Beyond canonical DC-Optimization: the single reverse polar problem


Giancarlo Bigi, Antonio Frangioni and Qinghua Zhang

Summary

DC optimization problems are those nonconvex extremum problems in which the objective function is the difference of two convex functions and the constraint is given by the set difference of two convex sets. It is well-known that all of them can be transformed into the so-called Canonical DC problem (CDC, shortly).
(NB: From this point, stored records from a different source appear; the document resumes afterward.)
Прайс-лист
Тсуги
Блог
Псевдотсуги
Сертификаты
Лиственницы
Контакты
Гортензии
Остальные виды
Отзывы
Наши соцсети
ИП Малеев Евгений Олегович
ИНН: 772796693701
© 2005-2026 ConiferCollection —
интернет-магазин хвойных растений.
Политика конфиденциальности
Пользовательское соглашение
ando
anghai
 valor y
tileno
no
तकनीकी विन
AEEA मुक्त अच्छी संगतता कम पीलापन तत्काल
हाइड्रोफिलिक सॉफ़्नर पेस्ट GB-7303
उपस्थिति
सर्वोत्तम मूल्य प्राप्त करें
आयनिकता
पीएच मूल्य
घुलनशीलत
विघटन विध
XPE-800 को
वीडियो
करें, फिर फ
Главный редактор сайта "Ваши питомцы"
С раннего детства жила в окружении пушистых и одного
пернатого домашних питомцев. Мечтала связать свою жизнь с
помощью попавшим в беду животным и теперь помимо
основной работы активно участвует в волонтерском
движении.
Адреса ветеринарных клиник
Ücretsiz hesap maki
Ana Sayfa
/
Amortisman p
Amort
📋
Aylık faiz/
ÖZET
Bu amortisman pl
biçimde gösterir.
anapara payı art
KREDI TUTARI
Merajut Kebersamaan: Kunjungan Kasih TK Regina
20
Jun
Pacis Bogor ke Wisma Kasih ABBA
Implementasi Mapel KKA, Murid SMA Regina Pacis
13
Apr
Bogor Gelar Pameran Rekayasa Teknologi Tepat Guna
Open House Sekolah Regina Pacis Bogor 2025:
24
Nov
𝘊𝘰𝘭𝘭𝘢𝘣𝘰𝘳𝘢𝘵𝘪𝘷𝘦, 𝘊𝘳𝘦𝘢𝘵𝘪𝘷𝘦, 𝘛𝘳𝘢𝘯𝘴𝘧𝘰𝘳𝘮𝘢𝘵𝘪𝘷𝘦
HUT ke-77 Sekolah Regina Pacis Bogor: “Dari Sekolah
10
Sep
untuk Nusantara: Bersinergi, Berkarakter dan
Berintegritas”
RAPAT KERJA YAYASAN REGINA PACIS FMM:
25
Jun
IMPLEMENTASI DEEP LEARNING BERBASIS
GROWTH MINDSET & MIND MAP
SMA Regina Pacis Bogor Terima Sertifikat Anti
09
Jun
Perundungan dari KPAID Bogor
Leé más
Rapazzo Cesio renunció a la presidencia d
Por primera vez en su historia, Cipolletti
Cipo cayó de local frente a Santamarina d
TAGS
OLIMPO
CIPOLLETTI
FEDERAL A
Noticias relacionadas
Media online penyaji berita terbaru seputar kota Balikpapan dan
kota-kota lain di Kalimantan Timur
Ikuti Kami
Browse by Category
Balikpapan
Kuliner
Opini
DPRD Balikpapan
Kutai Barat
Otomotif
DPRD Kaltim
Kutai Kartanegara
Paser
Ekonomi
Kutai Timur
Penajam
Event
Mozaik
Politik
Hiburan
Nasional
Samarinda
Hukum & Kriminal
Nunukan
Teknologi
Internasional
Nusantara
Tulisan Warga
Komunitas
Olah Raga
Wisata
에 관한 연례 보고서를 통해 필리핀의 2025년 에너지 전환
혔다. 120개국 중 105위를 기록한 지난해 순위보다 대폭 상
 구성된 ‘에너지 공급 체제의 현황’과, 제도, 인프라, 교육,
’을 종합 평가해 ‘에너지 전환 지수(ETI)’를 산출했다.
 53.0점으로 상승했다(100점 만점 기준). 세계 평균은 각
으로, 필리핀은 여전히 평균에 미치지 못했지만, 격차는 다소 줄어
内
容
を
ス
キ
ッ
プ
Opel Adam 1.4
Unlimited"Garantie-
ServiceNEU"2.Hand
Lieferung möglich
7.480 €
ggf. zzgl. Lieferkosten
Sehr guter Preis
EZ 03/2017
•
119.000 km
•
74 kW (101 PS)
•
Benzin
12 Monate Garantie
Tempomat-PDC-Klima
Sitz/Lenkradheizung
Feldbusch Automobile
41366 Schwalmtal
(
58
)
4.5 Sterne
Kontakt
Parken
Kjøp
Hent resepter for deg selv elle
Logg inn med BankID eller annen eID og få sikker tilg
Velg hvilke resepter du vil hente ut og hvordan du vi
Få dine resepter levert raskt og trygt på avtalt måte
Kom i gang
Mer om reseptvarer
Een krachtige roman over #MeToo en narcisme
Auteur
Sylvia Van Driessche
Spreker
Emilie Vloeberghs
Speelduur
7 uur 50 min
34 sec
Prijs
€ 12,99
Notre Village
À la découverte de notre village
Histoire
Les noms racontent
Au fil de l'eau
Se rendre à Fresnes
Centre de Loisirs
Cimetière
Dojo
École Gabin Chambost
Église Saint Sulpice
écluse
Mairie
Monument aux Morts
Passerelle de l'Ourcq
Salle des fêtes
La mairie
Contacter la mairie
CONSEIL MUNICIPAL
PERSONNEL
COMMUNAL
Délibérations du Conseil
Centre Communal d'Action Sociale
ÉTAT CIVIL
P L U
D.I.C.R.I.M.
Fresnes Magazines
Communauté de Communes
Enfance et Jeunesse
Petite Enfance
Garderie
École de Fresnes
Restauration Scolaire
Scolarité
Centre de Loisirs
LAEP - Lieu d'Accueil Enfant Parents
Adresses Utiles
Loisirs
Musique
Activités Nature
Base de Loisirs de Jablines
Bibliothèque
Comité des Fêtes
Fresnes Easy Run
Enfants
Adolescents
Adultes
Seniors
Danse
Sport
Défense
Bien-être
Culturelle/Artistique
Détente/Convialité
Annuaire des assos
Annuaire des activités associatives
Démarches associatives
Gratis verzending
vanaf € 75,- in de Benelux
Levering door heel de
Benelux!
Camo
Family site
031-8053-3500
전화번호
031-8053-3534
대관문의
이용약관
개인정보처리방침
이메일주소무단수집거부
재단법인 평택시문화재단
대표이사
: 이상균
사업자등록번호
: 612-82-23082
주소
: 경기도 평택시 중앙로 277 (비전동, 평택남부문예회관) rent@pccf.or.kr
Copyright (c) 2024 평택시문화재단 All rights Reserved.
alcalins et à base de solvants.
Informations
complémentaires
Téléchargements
Since a large number of nonconvex optimization problems can be reduced to DC problems, has a wide set of applications.
In this paper, we introduce the Single Reverse Polar problem (SRP, shortly) as a generalization of CDC. In effect, SRP makes it possible to directly address a host of different problems of practical interest other than all the applications that can be formulated as DC optimization problems. Among them, Separable Linear Complementarity Problems (SLCP, shortly) have many practical applications. For instance, the l-zero-norm could be easily reformulated as a linear complementarity form, thus convex optimization problems with an additional l-zero constraint, such as compressed sensing problems, can be easily formulated as SLCPs. Many other structures, such as value-at-risk minimization problem in portfolio selection, also admit a linear complementarity reformulation. Furthermore, separable bilevel problems, where leader and follower variables are only "tied" in the objective function, are also easily reduced to SLCPs; in turn, these can be used to reformulate several families of Mixed-Integer (Non)Linear Problems.
We extend the outer approximation algorithms for CDC of to the new class of problems, as this approach should have similar cost per iteration for SRP and CDC. In fact, these algorithms are based on an approximated oracle for checking the global optimality conditions, which is the most computationally demanding part of the approach. As shown in Section 2, the optimality conditions for SRP are a minimal modification of those for CDC. Both entail the solution of an optimization problem with a non-convex objective function and a convex feasible region.The "difficult" part (the objective function) of both is the same, while the "easy" part (the feasible set) is very similar; hence, it is likely that the difference does not substantially impact the practical cost of solving the problems. Furthermore, allowing not to solve them up to proven global optimality can substantially improve the efficiency of the overall cutting-plane method. Yet, this also requires to properly characterize the impact of approximations in the oracle on the quality of the obtained solution. After that is done, one can devise different ways to exploit the information produced by the oracle to construct globally convergent algorithms. This analysis gives rise to three different implementable algorithms for SRP. Our analysis shows that, despite the similarities, SRP have markedly different properties than CDC, which substantially impact on the way in which algorithms can be constructed, thereby shedding some new light on the algorithms for the original problem too.
The paper is organized as follows. In Section 2, we describe and analyze the main properties of SRP and contrast them with those of CDC. Then, in Section 3, we extend the approximate optimality conditions for CDC to the new problem. In Section 4, we develop a hierarchy of conditions that guarantee the convergence of cutting plane algorithms; in Section 5, relying on these conditions, we build three cutting plane algorithms for solving SRP, and we discuss possible strategies to enhance their effectiveness in practice. Finally, Section 6 draws some conclusions.